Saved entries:
────────────────────────────────────────

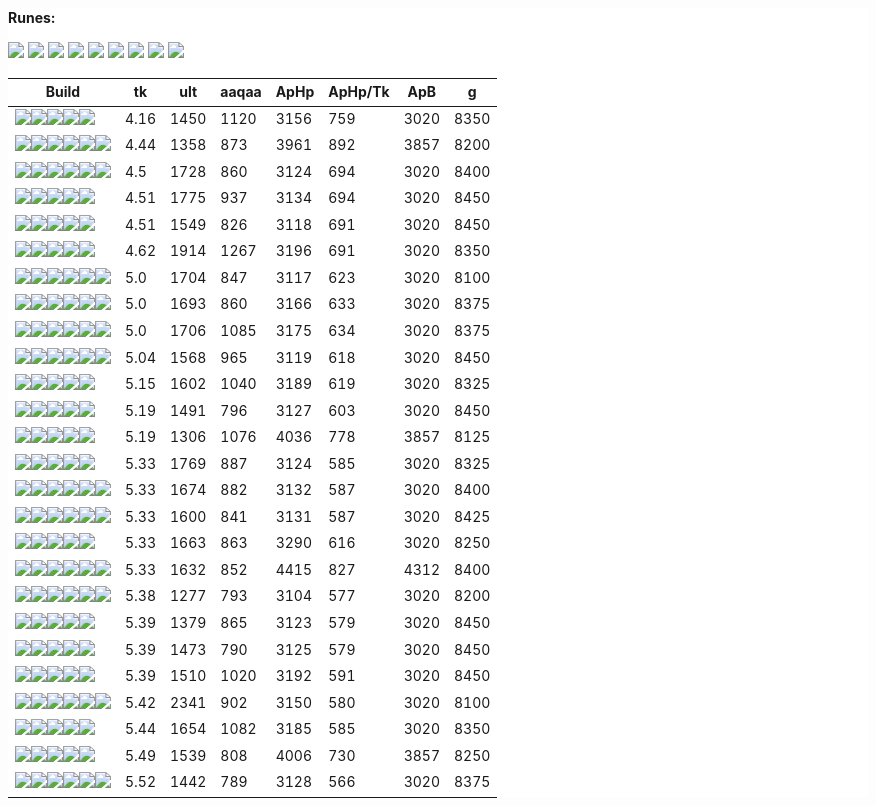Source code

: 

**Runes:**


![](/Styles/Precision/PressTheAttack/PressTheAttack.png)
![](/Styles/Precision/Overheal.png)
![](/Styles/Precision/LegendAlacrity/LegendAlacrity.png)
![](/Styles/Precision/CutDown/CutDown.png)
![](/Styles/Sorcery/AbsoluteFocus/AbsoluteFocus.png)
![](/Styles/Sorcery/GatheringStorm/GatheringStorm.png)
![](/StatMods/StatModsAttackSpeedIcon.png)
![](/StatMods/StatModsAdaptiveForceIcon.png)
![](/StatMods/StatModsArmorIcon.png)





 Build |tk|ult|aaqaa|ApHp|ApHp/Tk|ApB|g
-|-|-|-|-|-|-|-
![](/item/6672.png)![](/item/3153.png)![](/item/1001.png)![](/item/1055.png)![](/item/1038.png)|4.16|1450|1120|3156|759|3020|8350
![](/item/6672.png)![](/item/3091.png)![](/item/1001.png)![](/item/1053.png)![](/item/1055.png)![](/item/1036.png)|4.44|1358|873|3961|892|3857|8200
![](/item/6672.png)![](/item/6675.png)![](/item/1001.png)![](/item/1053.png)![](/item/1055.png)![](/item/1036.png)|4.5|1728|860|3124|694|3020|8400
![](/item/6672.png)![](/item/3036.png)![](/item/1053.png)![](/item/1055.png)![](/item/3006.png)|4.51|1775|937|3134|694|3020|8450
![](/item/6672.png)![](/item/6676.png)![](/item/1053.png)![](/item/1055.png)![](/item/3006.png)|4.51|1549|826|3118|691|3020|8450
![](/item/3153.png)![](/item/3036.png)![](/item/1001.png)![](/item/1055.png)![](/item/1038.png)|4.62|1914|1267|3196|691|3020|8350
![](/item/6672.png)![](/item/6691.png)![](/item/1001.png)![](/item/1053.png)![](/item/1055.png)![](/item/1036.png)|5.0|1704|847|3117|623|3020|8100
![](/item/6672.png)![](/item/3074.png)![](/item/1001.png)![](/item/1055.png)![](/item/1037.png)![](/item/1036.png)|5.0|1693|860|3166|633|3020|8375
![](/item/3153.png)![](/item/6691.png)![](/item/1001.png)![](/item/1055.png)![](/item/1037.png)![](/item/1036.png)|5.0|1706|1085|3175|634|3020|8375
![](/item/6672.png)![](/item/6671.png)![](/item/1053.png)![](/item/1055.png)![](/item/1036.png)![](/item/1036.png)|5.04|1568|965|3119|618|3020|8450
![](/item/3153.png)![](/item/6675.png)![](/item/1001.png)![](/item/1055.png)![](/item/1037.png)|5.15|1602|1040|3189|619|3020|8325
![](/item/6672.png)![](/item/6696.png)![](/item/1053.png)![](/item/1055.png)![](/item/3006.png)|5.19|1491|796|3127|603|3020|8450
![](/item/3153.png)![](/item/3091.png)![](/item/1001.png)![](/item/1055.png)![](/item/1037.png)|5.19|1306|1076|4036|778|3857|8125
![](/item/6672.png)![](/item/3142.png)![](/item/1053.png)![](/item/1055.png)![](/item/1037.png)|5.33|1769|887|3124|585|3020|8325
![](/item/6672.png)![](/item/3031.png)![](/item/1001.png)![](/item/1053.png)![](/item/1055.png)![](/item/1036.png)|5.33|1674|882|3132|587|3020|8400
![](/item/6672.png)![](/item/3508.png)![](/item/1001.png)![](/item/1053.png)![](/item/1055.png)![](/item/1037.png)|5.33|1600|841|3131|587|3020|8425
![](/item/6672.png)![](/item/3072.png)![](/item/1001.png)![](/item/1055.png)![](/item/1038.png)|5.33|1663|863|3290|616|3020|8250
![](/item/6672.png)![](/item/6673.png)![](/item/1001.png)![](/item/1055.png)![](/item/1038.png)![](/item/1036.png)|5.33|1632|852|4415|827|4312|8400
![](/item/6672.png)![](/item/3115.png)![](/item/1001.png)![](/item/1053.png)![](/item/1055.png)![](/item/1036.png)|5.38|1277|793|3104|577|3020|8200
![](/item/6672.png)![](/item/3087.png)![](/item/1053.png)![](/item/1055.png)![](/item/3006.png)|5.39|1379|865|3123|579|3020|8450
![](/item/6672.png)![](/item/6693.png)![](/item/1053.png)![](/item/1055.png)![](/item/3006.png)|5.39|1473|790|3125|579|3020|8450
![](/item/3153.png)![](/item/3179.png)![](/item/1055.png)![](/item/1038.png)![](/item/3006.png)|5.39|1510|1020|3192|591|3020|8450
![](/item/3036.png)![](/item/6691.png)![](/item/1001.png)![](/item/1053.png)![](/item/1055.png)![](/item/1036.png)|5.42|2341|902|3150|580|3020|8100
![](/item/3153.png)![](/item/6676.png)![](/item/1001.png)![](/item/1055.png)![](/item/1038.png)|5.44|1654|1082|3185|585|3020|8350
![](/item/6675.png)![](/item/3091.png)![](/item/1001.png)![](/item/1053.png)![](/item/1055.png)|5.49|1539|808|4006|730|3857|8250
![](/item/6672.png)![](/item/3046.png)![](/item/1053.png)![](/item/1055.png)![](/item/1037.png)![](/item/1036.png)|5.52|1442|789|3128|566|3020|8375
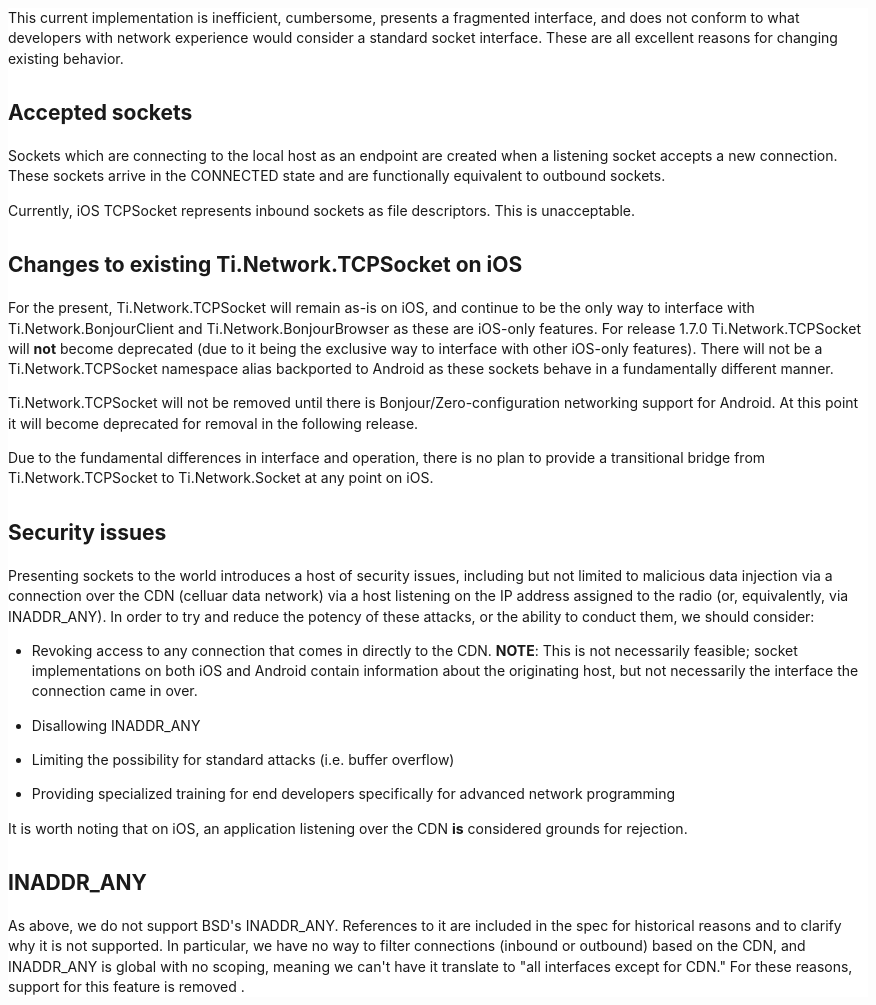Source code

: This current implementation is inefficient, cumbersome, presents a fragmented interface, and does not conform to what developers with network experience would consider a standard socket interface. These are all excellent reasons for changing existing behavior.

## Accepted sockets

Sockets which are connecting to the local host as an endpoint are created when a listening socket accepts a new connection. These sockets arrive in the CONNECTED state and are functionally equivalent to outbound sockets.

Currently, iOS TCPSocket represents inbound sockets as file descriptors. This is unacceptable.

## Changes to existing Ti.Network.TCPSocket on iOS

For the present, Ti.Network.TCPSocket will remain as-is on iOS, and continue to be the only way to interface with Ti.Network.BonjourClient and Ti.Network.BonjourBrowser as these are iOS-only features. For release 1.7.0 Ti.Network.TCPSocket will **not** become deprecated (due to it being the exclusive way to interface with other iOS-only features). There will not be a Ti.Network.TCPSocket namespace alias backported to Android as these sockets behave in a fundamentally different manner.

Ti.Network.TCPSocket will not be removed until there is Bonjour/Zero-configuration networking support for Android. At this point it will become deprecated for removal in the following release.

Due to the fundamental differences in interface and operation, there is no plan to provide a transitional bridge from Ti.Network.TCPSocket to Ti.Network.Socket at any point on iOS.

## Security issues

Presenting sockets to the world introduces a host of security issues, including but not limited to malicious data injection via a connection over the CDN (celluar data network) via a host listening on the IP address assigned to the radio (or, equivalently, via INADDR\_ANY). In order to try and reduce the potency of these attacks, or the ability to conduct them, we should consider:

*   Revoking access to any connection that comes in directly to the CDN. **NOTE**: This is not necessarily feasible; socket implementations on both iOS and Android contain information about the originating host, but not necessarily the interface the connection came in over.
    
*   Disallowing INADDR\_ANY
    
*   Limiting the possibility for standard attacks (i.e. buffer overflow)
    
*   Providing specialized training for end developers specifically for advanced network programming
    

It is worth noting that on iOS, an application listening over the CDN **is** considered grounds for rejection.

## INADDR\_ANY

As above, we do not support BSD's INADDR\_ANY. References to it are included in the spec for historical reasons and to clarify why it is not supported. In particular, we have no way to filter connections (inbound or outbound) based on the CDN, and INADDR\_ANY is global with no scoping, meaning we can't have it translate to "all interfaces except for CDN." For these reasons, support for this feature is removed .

────────────────────────────────────────

**EXERCISE DIRECTIONS:** Your copy should match the data exactly, apart from the images, which are dropped.

**EXPECTED ANSWER:**
Source code

: 

**Runes:**


![](/Styles/Precision/PressTheAttack/PressTheAttack.png)
![](/Styles/Precision/Overheal.png)
![](/Styles/Precision/LegendAlacrity/LegendAlacrity.png)
![](/Styles/Precision/CutDown/CutDown.png)
![](/Styles/Sorcery/AbsoluteFocus/AbsoluteFocus.png)
![](/Styles/Sorcery/GatheringStorm/GatheringStorm.png)
![](/StatMods/StatModsAttackSpeedIcon.png)
![](/StatMods/StatModsAdaptiveForceIcon.png)
![](/StatMods/StatModsArmorIcon.png)





 Build |tk|ult|aaqaa|ApHp|ApHp/Tk|ApB|g
-|-|-|-|-|-|-|-
![](/item/6672.png)![](/item/3153.png)![](/item/1001.png)![](/item/1055.png)![](/item/1038.png)|4.16|1450|1120|3156|759|3020|8350
![](/item/6672.png)![](/item/3091.png)![](/item/1001.png)![](/item/1053.png)![](/item/1055.png)![](/item/1036.png)|4.44|1358|873|3961|892|3857|8200
![](/item/6672.png)![](/item/6675.png)![](/item/1001.png)![](/item/1053.png)![](/item/1055.png)![](/item/1036.png)|4.5|1728|860|3124|694|3020|8400
![](/item/6672.png)![](/item/3036.png)![](/item/1053.png)![](/item/1055.png)![](/item/3006.png)|4.51|1775|937|3134|694|3020|8450
![](/item/6672.png)![](/item/6676.png)![](/item/1053.png)![](/item/1055.png)![](/item/3006.png)|4.51|1549|826|3118|691|3020|8450
![](/item/3153.png)![](/item/3036.png)![](/item/1001.png)![](/item/1055.png)![](/item/1038.png)|4.62|1914|1267|3196|691|3020|8350
![](/item/6672.png)![](/item/6691.png)![](/item/1001.png)![](/item/1053.png)![](/item/1055.png)![](/item/1036.png)|5.0|1704|847|3117|623|3020|8100
![](/item/6672.png)![](/item/3074.png)![](/item/1001.png)![](/item/1055.png)![](/item/1037.png)![](/item/1036.png)|5.0|1693|860|3166|633|3020|8375
![](/item/3153.png)![](/item/6691.png)![](/item/1001.png)![](/item/1055.png)![](/item/1037.png)![](/item/1036.png)|5.0|1706|1085|3175|634|3020|8375
![](/item/6672.png)![](/item/6671.png)![](/item/1053.png)![](/item/1055.png)![](/item/1036.png)![](/item/1036.png)|5.04|1568|965|3119|618|3020|8450
![](/item/3153.png)![](/item/6675.png)![](/item/1001.png)![](/item/1055.png)![](/item/1037.png)|5.15|1602|1040|3189|619|3020|8325
![](/item/6672.png)![](/item/6696.png)![](/item/1053.png)![](/item/1055.png)![](/item/3006.png)|5.19|1491|796|3127|603|3020|8450
![](/item/3153.png)![](/item/3091.png)![](/item/1001.png)![](/item/1055.png)![](/item/1037.png)|5.19|1306|1076|4036|778|3857|8125
![](/item/6672.png)![](/item/3142.png)![](/item/1053.png)![](/item/1055.png)![](/item/1037.png)|5.33|1769|887|3124|585|3020|8325
![](/item/6672.png)![](/item/3031.png)![](/item/1001.png)![](/item/1053.png)![](/item/1055.png)![](/item/1036.png)|5.33|1674|882|3132|587|3020|8400
![](/item/6672.png)![](/item/3508.png)![](/item/1001.png)![](/item/1053.png)![](/item/1055.png)![](/item/1037.png)|5.33|1600|841|3131|587|3020|8425
![](/item/6672.png)![](/item/3072.png)![](/item/1001.png)![](/item/1055.png)![](/item/1038.png)|5.33|1663|863|3290|616|3020|8250
![](/item/6672.png)![](/item/6673.png)![](/item/1001.png)![](/item/1055.png)![](/item/1038.png)![](/item/1036.png)|5.33|1632|852|4415|827|4312|8400
![](/item/6672.png)![](/item/3115.png)![](/item/1001.png)![](/item/1053.png)![](/item/1055.png)![](/item/1036.png)|5.38|1277|793|3104|577|3020|8200
![](/item/6672.png)![](/item/3087.png)![](/item/1053.png)![](/item/1055.png)![](/item/3006.png)|5.39|1379|865|3123|579|3020|8450
![](/item/6672.png)![](/item/6693.png)![](/item/1053.png)![](/item/1055.png)![](/item/3006.png)|5.39|1473|790|3125|579|3020|8450
![](/item/3153.png)![](/item/3179.png)![](/item/1055.png)![](/item/1038.png)![](/item/3006.png)|5.39|1510|1020|3192|591|3020|8450
![](/item/3036.png)![](/item/6691.png)![](/item/1001.png)![](/item/1053.png)![](/item/1055.png)![](/item/1036.png)|5.42|2341|902|3150|580|3020|8100
![](/item/3153.png)![](/item/6676.png)![](/item/1001.png)![](/item/1055.png)![](/item/1038.png)|5.44|1654|1082|3185|585|3020|8350
![](/item/6675.png)![](/item/3091.png)![](/item/1001.png)![](/item/1053.png)![](/item/1055.png)|5.49|1539|808|4006|730|3857|8250
![](/item/6672.png)![](/item/3046.png)![](/item/1053.png)![](/item/1055.png)![](/item/1037.png)![](/item/1036.png)|5.52|1442|789|3128|566|3020|8375
Source code

: This current implementation is inefficient, cumbersome, presents a fragmented interface, and does not conform to what developers with network experience would consider a standard socket interface. These are all excellent reasons for changing existing behavior.

## Accepted sockets

Sockets which are connecting to the local host as an endpoint are created when a listening socket accepts a new connection. These sockets arrive in the CONNECTED state and are functionally equivalent to outbound sockets.

Currently, iOS TCPSocket represents inbound sockets as file descriptors. This is unacceptable.

## Changes to existing Ti.Network.TCPSocket on iOS

For the present, Ti.Network.TCPSocket will remain as-is on iOS, and continue to be the only way to interface with Ti.Network.BonjourClient and Ti.Network.BonjourBrowser as these are iOS-only features. For release 1.7.0 Ti.Network.TCPSocket will **not** become deprecated (due to it being the exclusive way to interface with other iOS-only features). There will not be a Ti.Network.TCPSocket namespace alias backported to Android as these sockets behave in a fundamentally different manner.

Ti.Network.TCPSocket will not be removed until there is Bonjour/Zero-configuration networking support for Android. At this point it will become deprecated for removal in the following release.

Due to the fundamental differences in interface and operation, there is no plan to provide a transitional bridge from Ti.Network.TCPSocket to Ti.Network.Socket at any point on iOS.

## Security issues

Presenting sockets to the world introduces a host of security issues, including but not limited to malicious data injection via a connection over the CDN (celluar data network) via a host listening on the IP address assigned to the radio (or, equivalently, via INADDR\_ANY). In order to try and reduce the potency of these attacks, or the ability to conduct them, we should consider:

*   Revoking access to any connection that comes in directly to the CDN. **NOTE**: This is not necessarily feasible; socket implementations on both iOS and Android contain information about the originating host, but not necessarily the interface the connection came in over.
    
*   Disallowing INADDR\_ANY
    
*   Limiting the possibility for standard attacks (i.e. buffer overflow)
    
*   Providing specialized training for end developers specifically for advanced network programming
    

It is worth noting that on iOS, an application listening over the CDN **is** considered grounds for rejection.

## INADDR\_ANY

As above, we do not support BSD's INADDR\_ANY. References to it are included in the spec for historical reasons and to clarify why it is not supported. In particular, we have no way to filter connections (inbound or outbound) based on the CDN, and INADDR\_ANY is global with no scoping, meaning we can't have it translate to "all interfaces except for CDN." For these reasons, support for this feature is removed .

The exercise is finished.